The latest buzz phrase in digital publishing is the “hybrid” author. In short, that means an author who is both digitally self-publishing and partnering with a traditional publisher. The hybrid aspect can work in a variety of ways such as…
1) Author has kept digital rights but partners with a publisher for the physical print edition.
2) Author has series that she/he is self-publishing digitally but also has a series or books with a traditional publisher so is publishing simultaneously in more than one venue.
According to stats presented at January’s Digital Book World, hybrid authors make 15% to 20% more than their traditionally published counterparts. In other words, it pays to be a hybrid author. But now this phrase is starting to be kicked around when it comes to agents and agenting. So what does it mean in that context? I’ve got a couple of bullet points to share.
1) Hybrid agents place authors with publishers but also assist clients to self-publish without being a publisher themselves.
2) Hybrid agents take on authors to simply sell foreign and film and let the other stuff evolve over time.
3) Hybrid agents get creative on new ways to manage/license a right or handle a property (think Rowling’s Pottermore site as an example of hybrid agenting to the max).

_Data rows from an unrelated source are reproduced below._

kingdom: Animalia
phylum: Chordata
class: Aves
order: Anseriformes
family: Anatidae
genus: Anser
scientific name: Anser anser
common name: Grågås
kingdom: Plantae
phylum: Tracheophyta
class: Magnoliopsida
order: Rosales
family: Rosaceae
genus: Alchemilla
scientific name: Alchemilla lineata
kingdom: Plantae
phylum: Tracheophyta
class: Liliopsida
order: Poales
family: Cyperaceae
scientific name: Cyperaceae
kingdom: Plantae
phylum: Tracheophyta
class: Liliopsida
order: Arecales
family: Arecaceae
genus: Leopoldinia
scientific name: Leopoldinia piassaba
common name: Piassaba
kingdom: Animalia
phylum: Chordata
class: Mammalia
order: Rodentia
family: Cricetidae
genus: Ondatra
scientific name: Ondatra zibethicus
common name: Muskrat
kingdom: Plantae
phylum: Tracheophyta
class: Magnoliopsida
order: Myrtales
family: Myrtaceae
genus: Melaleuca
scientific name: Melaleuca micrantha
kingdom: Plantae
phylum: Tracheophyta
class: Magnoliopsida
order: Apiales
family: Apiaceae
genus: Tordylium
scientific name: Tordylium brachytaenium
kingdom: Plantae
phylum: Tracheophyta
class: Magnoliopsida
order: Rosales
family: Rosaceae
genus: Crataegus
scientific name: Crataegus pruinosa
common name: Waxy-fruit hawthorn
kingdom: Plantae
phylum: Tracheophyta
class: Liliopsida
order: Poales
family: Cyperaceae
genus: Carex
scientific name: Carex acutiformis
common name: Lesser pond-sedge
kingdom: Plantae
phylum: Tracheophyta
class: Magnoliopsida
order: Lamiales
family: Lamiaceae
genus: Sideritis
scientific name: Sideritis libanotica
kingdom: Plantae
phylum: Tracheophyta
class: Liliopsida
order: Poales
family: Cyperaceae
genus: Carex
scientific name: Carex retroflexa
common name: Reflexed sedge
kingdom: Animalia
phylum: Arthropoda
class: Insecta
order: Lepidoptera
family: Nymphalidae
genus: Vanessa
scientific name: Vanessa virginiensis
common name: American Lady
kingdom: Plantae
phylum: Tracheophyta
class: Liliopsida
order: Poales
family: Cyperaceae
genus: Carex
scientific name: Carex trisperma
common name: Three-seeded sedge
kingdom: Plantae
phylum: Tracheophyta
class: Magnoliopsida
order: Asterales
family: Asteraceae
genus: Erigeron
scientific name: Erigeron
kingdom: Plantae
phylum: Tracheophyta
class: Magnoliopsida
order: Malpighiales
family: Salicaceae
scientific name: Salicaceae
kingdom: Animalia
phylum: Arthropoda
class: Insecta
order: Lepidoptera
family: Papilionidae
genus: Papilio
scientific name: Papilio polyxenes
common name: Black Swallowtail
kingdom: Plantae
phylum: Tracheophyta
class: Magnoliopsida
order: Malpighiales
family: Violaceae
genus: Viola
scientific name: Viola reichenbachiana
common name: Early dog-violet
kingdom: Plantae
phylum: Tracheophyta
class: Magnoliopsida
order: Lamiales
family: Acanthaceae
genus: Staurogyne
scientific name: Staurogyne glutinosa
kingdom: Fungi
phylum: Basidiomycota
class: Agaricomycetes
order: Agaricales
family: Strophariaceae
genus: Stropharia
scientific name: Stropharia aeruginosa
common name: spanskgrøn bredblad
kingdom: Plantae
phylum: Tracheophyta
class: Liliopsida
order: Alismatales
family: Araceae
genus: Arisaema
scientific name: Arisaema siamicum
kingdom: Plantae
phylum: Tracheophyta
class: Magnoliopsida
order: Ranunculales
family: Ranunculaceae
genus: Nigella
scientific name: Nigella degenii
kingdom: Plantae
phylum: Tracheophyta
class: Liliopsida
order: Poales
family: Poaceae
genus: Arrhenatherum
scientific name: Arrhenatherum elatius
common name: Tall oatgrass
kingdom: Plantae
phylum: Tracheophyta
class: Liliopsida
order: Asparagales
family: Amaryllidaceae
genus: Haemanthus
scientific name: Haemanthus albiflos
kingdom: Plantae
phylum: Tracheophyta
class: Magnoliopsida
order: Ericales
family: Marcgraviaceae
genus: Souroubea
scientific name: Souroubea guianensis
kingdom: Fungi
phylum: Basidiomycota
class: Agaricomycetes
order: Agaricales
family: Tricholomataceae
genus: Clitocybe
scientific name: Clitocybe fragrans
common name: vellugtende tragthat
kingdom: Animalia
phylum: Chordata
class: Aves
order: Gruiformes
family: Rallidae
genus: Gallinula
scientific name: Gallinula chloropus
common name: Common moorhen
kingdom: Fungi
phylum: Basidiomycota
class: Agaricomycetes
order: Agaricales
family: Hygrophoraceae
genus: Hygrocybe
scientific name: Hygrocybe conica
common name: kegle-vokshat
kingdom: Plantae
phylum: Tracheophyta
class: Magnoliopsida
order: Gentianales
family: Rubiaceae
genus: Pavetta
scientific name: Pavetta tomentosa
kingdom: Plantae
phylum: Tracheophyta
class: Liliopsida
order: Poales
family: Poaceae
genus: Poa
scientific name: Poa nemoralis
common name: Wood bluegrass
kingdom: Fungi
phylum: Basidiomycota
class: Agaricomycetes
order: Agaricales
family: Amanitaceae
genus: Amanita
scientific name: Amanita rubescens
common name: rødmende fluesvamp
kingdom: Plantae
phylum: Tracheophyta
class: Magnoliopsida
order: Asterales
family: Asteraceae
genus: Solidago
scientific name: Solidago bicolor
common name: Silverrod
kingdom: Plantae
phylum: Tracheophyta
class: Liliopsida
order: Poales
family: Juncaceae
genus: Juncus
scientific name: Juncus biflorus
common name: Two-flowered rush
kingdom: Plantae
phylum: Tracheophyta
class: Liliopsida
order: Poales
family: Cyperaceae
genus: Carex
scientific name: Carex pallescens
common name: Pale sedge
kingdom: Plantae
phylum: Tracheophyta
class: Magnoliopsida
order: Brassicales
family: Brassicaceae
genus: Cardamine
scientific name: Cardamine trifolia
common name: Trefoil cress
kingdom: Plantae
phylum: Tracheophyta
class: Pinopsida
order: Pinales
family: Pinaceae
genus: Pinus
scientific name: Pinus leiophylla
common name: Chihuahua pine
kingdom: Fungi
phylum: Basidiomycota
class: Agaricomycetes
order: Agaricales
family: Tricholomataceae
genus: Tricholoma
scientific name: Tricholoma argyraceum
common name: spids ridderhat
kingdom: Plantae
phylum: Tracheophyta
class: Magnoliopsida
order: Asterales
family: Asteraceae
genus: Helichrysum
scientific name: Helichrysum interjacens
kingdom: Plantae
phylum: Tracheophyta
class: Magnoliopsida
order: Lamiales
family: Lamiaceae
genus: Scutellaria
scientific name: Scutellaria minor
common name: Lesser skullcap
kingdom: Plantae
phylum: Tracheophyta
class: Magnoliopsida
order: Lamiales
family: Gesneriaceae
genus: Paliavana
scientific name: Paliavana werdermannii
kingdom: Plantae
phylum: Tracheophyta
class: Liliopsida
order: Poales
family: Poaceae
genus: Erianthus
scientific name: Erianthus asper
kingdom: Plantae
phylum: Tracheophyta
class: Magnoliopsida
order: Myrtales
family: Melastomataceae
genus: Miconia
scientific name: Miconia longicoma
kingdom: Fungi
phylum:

4) Hybrid agents are flexible. They don’t stick with the “this is how agenting has been done for X number of years” and that might mean allowing clients to self-publish on their own but be ready to do a print-only deal.
This past week I sat on a publishing panel here in Denver at the Auraria campus, which houses the University of Denver, Metro State, and the Community College of Denver. One of the questions asked was this: “what do you miss from how publishing used to be five years ago.”
My answer? “Nothing.”
Hybrid agents don’t long for the past. We are solely focused on the future. Amen.